Eu ando sentindo falta dos meus amigos. E isso parece uma injustiça: se eu sinto falta, devia mais é ligar pra cada um, mandar e-mail, largar mão de ser frouxa. Mas sabe, não é tão simples assim; são horários que não batem…
Eu sinto falta deles todos os dias, todas as horas. Duas grandes amigas acabaram de sair da minha casa, e já não vejo a hora de encontrá-las de novo. Ao mesmo tempo, sei que posso contar com aquele meu amigo de longa data, mas que eu não tenho visto muito. Sei que nada mudou mas eu sei que alguma coisa aconteceu, tá tudo assim, tão diferente entre a gente, apesar de ter mudado. O tempo muda tudo, néam?
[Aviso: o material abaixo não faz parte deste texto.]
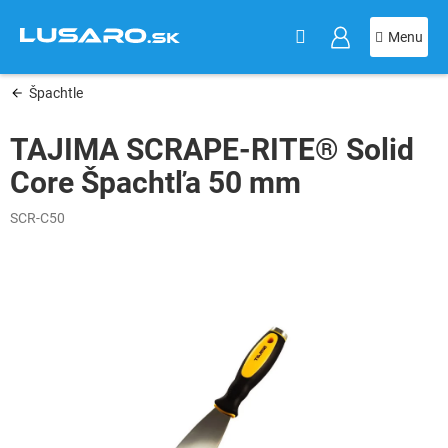
KOŠÍK
Prejsť
na
obsah
Špachtle
TAJIMA SCRAPE-RITE® Solid
Core Špachtľa 50 mm
SCR-C50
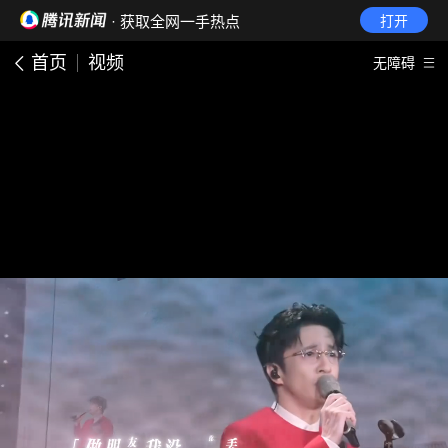
· 获取全网一手热点
打开
首页
视频
无障碍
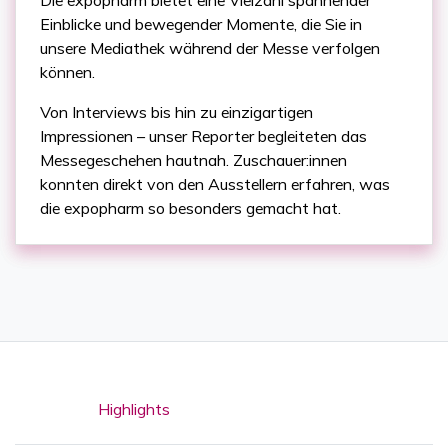
Die expopharm bietet eine Vielzahl spannender
Einblicke und bewegender Momente, die Sie in
unsere Mediathek während der Messe verfolgen
können.
Von Interviews bis hin zu einzigartigen
Impressionen – unser Reporter begleiteten das
Messegeschehen hautnah. Zuschauer:innen
konnten direkt von den Ausstellern erfahren, was
die expopharm so besonders gemacht hat.
Highlights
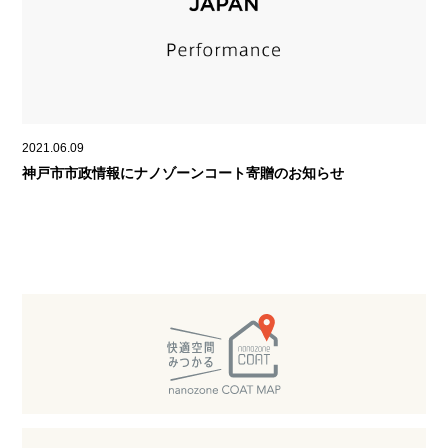
2021.06.09
神戸市市政情報にナノゾーンコート寄贈のお知らせ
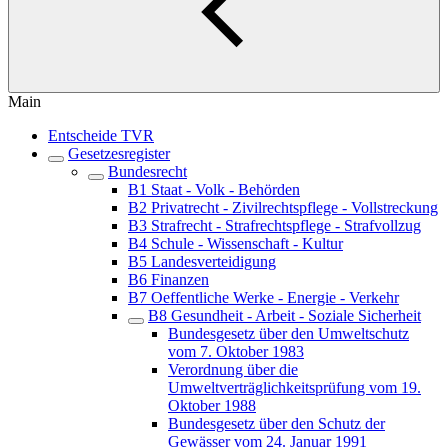
Main
Entscheide TVR
Gesetzesregister
Bundesrecht
B1 Staat - Volk - Behörden
B2 Privatrecht - Zivilrechtspflege - Vollstreckung
B3 Strafrecht - Strafrechtspflege - Strafvollzug
B4 Schule - Wissenschaft - Kultur
B5 Landesverteidigung
B6 Finanzen
B7 Oeffentliche Werke - Energie - Verkehr
B8 Gesundheit - Arbeit - Soziale Sicherheit
Bundesgesetz über den Umweltschutz
vom 7. Oktober 1983
Verordnung über die
Umweltverträglichkeitsprüfung vom 19.
Oktober 1988
Bundesgesetz über den Schutz der
Gewässer vom 24. Januar 1991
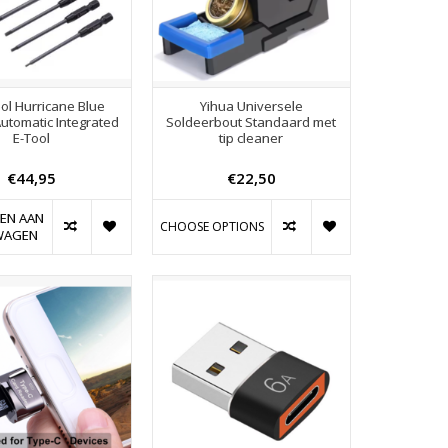
ol Hurricane Blue
Yihua Universele
utomatic Integrated
Soldeerbout Standaard met
E-Tool
tip cleaner
€44,95
€22,50
EN AAN
CHOOSE OPTIONS
WAGEN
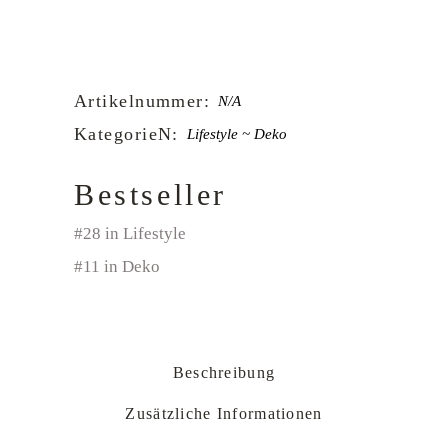
Artikelnummer:
N/A
KategorieN:
Lifestyle
Deko
Bestseller
#28 in Lifestyle
#11 in Deko
Beschreibung
Zusätzliche Informationen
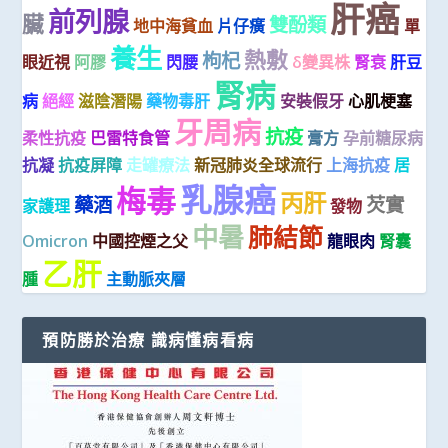
肝癌
前列腺
臟
雙酚類
地中海貧血
片仔癀
單
養生
熱敷
枸杞
眼近視
阿膠
閃腰
δ變異株
腎衰
肝豆
腎病
病
絕經
滋陰潛陽
藥物毒肝
安裝假牙
心肌梗塞
牙周病
抗疫
柔性抗疫
巴雷特食管
膏方
孕前糖尿病
抗凝
抗疫屏障
走罐療法
新冠肺炎全球流行
上海抗疫
居
乳腺癌
梅毒
丙肝
藥酒
芡實
家護理
發物
中暑
肺結節
Omicron
中國控煙之父
龍眼肉
腎囊
乙肝
腫
主動脈夾層
預防勝於治療 識病懂病看病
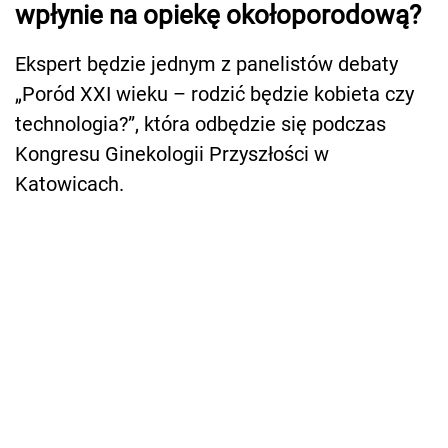
wpłynie na opiekę okołoporodową?
Ekspert będzie jednym z panelistów debaty
„Poród XXI wieku – rodzić będzie kobieta czy
technologia?”, która odbędzie się podczas
Kongresu Ginekologii Przyszłości w
Katowicach.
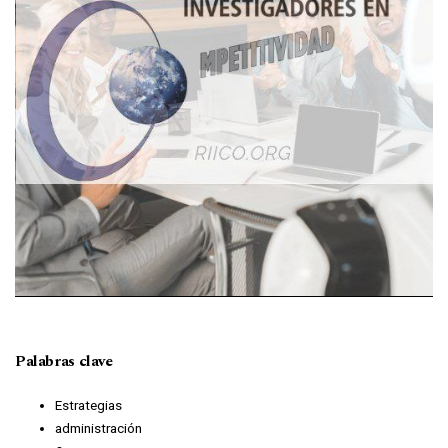
Palabras clave
Estrategias
administración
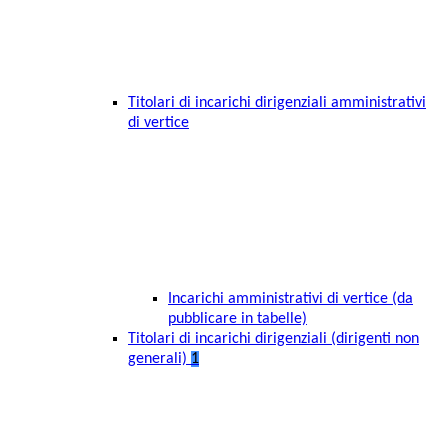
Titolari di incarichi dirigenziali amministrativi
di vertice
Incarichi amministrativi di vertice (da
pubblicare in tabelle)
Titolari di incarichi dirigenziali (dirigenti non
generali)
1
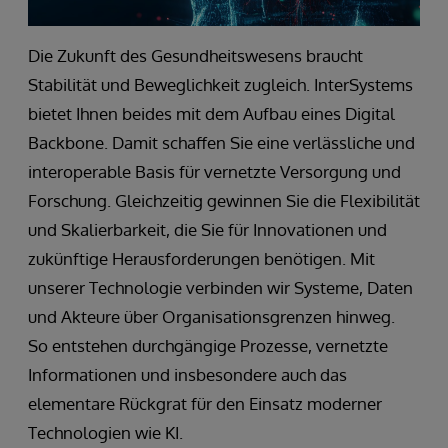
Die Zukunft des Gesundheitswesens braucht
Stabilität und Beweglichkeit zugleich. InterSystems
bietet Ihnen beides mit dem Aufbau eines Digital
Backbone. Damit schaffen Sie eine verlässliche und
interoperable Basis für vernetzte Versorgung und
Forschung. Gleichzeitig gewinnen Sie die Flexibilität
und Skalierbarkeit, die Sie für Innovationen und
zukünftige Herausforderungen benötigen. Mit
unserer Technologie verbinden wir Systeme, Daten
und Akteure über Organisationsgrenzen hinweg.
So entstehen durchgängige Prozesse, vernetzte
Informationen und insbesondere auch das
elementare Rückgrat für den Einsatz moderner
Technologien wie KI.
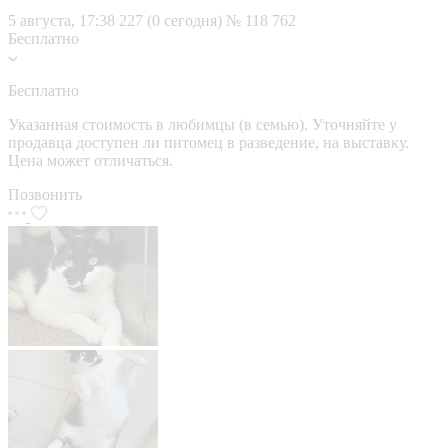
5 августа, 17:38
227 (0 сегодня)
№ 118 762
Бесплатно
Бесплатно
Указанная стоимость в любимцы (в семью). Уточняйте у
продавца доступен ли питомец в разведение, на выставку.
Цена может отличаться.
Позвонить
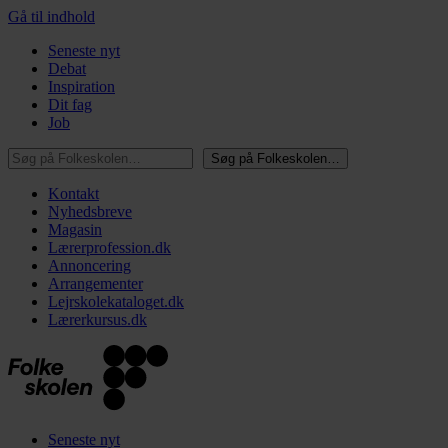
Gå til indhold
Seneste nyt
Debat
Inspiration
Dit fag
Job
Søg på Folkeskolen…
Søg på Folkeskolen…
Kontakt
Nyhedsbreve
Magasin
Lærerprofession.dk
Annoncering
Arrangementer
Lejrskolekataloget.dk
Lærerkursus.dk
Seneste nyt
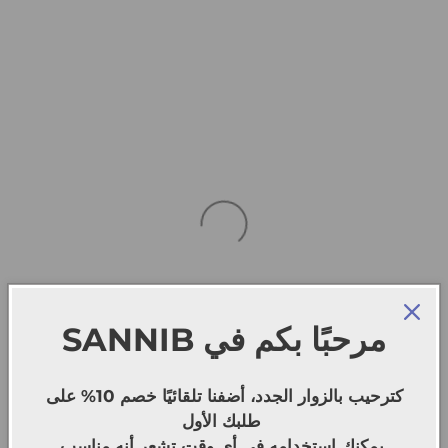
SANNIB
مرحبًا بكم في
كترحيب بالزوار الجدد، أضفنا تلقائيًا خصم 10% على
طلبك الأول
يمكنك استخدامه في أي وقت تشعر أنه مناسب.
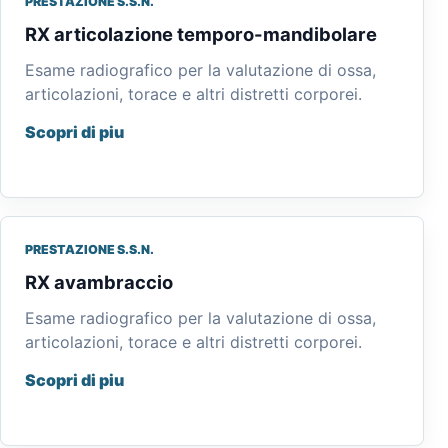
PRESTAZIONE S.S.N.
RX articolazione temporo-mandibolare
Esame radiografico per la valutazione di ossa,
articolazioni, torace e altri distretti corporei.
Scopri di piu
PRESTAZIONE S.S.N.
RX avambraccio
Esame radiografico per la valutazione di ossa,
articolazioni, torace e altri distretti corporei.
Scopri di piu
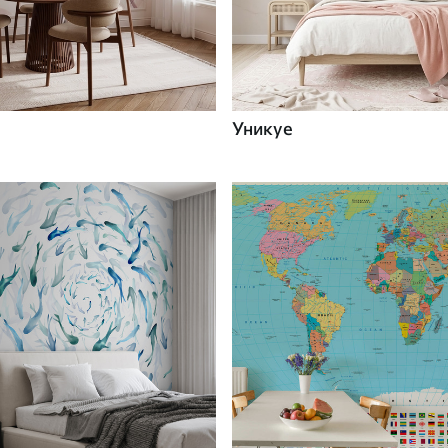
Уникуе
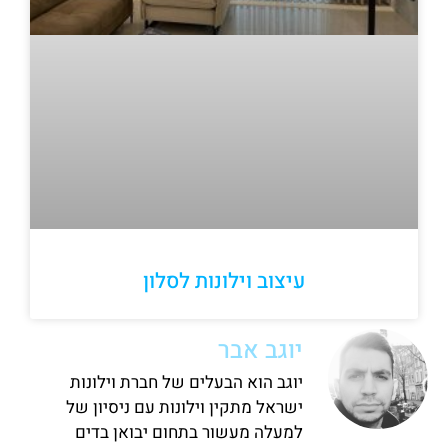
עיצוב וילונות לסלון
יוגב אבר
יוגב הוא הבעלים של חברת וילונות
ישראל מתקין וילונות עם ניסיון של
למעלה מעשור בתחום יבואן בדים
Crescemos. ‘Tamosaí, virando gente, ocupados com tantos assuntos e pensamentos e prazos e coisas que simplesmente não podemos dar tanta atenção ao que é realmente importante. E a partir de agora, tudo tende a piorar. A gente não pára de crescer e ficar mais distante daquela idade que vamos sentir tantas saudades no futuro.
Então é um pedido de desculpas, esse post. Pelo sumiço, pelo avoamento (mas ele é natural, genético, sei lá eu) mas principalmente pelas saudades. Eu não devia estar sentindo saudades, devia mais é estar orgulhosa de ver cada um dos meus amigos crescendo, virando gente e, conseqüentemente, sumindo um pouco. Mas não dá, agora não rola. Agora eu vou sentir saudades, mesmo.
E agora licença, que eu vou lá mandar o Rivaldo sair daquele bendito lago.